Suat Kiniklioglu, Getting Turkey Right, The International Herald Tribune, May 2, 2007. And there is a strong dividend that brings us full circle and may help color opinions of internal performance: the AK Party might provide Americans with a model for use in Iraq. Americans are looking for something that at least formally resembles a democratic religious party, and the AK appears to be it. That might be enough. Thus we have the spectacle of Westerners, hungry for a "tame" Islam they can abide, jumping all over themselves to push the Turkish religious party as a product fit for export throughout the dar al-Islam. See, e.g., Richard Falk, Reconsidering Turkey, Armenian Diaspora News Forum, October 6, 2004. This has left representatives of Turkish secular parties bewildered and increasingly bitterly cynical. For a bitter reflection of American elite thinking in this regard, one with its own prejudices quite intact, but nonetheless interesting for its evidence of sentiment, see Dr. Muhammad Shamsaddin Megalommatis, Fareed Zakaria: The Embodiment of Misinformation on Turkey, American Chrionicle, May 28, 2007.
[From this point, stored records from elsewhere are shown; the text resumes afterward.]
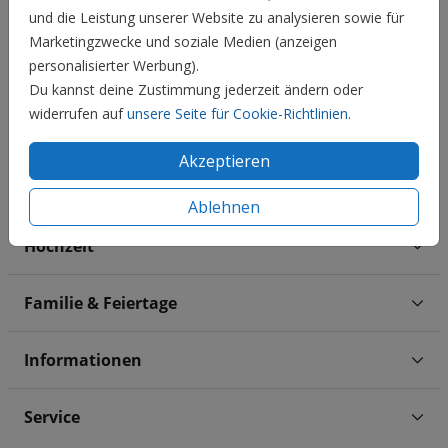
10
19
1,85 €
und die Leistung unserer Website zu analysieren sowie für
Marketingzwecke und soziale Medien (anzeigen
20
29
1,65 €
personalisierter Werbung).
30
49
1,55 €
Du kannst deine Zustimmung jederzeit ändern oder
widerrufen auf
unsere Seite für Cookie-Richtlinien
.
50
74
1,45 €
75
99
1,35 €
Akzeptieren
100 +
1,25 €
Ablehnen
Hochzeit
Familie & Feiertage
Informationen
Service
This cynical deployment of foreign policy might give us pause. The presumption ought to be offensive--to Islam (which is quite capable of finding its own way, however troublesome that may prove to those strangers ot Islam in the dar al harb). But then again, perhaps Mr. Davutoglu is right:

One of my main arguments was that there has been a global revival of religion in all main civilisational centres, not only in the Muslim world, and that this revival is set to continue, because it is a natural response to the dogmatic modernism which prevailed in the 1950s. If you look at the transformation of many societies in the 1980s and 1990s, you can trace a revival of Christianity not only in the US, but in other parts of the world as well.
Omayma Abdel Latif, Harmonising Immutable Values and Ever-Changing Mechanisms, Al-Ahram Weekly, 11 - 17 November 2004, Issue No. 716 (Focus) (referencing Mr. Davutoglu's book, Civilisational Transformation and the Muslim World (1994)). It is possible that American foreign policy is seeking not only the rise of a "soft Islam" to pacify Iraq, but a model of "soft" religion as the basis for the constitution of the United States as well. If the American public can tolerate the rise of religiously based representative states within the dar al-Islam (I leave for the moment the telling problem of religious minorities in religious majority constituted states), perhaps they will tolerate one within the Western Hemisphere, and the rest of rthe dar al harb, as well. Whatever the results of the Turkish elections, the run up to them, from the American side, has been curious indeed.